Start Material shown
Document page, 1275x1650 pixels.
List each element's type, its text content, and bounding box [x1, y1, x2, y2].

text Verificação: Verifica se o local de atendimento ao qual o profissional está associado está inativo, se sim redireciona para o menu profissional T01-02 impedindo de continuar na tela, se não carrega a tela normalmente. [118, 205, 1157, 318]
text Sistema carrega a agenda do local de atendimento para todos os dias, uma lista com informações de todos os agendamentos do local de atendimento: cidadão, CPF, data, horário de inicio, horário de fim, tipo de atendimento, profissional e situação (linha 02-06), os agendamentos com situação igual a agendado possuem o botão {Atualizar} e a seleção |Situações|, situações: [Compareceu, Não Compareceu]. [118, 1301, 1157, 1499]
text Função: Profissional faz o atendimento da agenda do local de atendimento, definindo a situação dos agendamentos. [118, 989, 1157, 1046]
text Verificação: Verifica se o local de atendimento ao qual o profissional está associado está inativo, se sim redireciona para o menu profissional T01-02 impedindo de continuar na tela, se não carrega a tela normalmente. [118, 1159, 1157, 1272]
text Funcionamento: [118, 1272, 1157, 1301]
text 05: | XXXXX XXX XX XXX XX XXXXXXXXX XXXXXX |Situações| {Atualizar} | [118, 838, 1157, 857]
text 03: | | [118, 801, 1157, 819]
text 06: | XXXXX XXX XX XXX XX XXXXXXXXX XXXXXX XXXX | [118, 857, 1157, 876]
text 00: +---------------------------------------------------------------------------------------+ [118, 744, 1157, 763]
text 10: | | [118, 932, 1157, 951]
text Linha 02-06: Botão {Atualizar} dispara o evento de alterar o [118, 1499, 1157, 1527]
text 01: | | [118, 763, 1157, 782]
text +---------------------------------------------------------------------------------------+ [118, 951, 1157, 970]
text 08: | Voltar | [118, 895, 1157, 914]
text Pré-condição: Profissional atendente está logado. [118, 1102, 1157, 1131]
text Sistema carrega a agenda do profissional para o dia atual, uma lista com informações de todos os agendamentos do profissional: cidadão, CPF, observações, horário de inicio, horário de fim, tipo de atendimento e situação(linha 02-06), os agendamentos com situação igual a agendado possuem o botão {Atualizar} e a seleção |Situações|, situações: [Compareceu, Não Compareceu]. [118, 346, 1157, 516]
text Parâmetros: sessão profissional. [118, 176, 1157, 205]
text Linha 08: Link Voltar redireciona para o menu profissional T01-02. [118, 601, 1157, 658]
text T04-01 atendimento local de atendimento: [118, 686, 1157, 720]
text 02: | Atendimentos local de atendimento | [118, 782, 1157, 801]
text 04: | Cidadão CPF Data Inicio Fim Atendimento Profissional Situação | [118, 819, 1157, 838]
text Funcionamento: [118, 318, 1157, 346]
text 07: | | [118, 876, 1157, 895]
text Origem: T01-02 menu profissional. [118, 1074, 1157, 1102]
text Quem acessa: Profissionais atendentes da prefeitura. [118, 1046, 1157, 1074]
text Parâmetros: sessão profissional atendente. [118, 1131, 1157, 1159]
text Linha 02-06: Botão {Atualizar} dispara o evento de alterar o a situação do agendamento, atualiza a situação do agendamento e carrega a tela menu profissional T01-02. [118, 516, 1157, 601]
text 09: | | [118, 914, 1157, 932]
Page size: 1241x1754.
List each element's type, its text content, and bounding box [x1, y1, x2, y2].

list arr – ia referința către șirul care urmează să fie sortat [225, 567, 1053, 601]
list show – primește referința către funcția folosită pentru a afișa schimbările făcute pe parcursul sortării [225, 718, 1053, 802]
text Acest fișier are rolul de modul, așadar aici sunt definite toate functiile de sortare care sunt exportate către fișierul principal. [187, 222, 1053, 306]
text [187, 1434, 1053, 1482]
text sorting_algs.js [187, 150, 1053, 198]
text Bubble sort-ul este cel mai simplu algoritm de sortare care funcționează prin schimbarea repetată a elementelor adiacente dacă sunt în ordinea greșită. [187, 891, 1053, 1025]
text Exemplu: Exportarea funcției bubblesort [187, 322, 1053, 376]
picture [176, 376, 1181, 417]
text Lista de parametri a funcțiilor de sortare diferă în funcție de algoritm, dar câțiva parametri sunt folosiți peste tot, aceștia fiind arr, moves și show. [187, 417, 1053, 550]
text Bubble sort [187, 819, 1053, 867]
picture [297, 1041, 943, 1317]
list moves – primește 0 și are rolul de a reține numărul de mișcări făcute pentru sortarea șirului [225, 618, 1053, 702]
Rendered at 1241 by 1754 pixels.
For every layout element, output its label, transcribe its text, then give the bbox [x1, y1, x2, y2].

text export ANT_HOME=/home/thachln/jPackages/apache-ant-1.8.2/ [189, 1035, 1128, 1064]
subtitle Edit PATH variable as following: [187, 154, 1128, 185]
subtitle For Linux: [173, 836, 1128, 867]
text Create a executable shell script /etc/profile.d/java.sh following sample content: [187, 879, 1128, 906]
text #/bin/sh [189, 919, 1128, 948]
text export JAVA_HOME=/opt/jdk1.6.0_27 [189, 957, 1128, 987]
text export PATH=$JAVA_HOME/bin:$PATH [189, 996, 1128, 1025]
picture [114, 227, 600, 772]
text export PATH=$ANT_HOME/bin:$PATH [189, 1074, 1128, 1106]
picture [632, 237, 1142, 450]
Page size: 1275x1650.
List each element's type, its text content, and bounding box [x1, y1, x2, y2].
End Material shown
§ **Written instruction**: Rewrite the rows between the line holding "text export ANT_HOME=/home/thachln/jPackages/apache-ant-1.8.2/" and the line holding "text export JAVA_HOME=/opt/jdk1.6.0_27", inclusive, as a JSON list of strings with one string per line and blank lines left out.

§ **Expected answer**:
[
  "text export ANT_HOME=/home/thachln/jPackages/apache-ant-1.8.2/ [189, 1035, 1128, 1064]",
  "subtitle Edit PATH variable as following: [187, 154, 1128, 185]",
  "subtitle For Linux: [173, 836, 1128, 867]",
  "text Create a executable shell script /etc/profile.d/java.sh following sample content: [187, 879, 1128, 906]",
  "text #/bin/sh [189, 919, 1128, 948]",
  "text export JAVA_HOME=/opt/jdk1.6.0_27 [189, 957, 1128, 987]"
]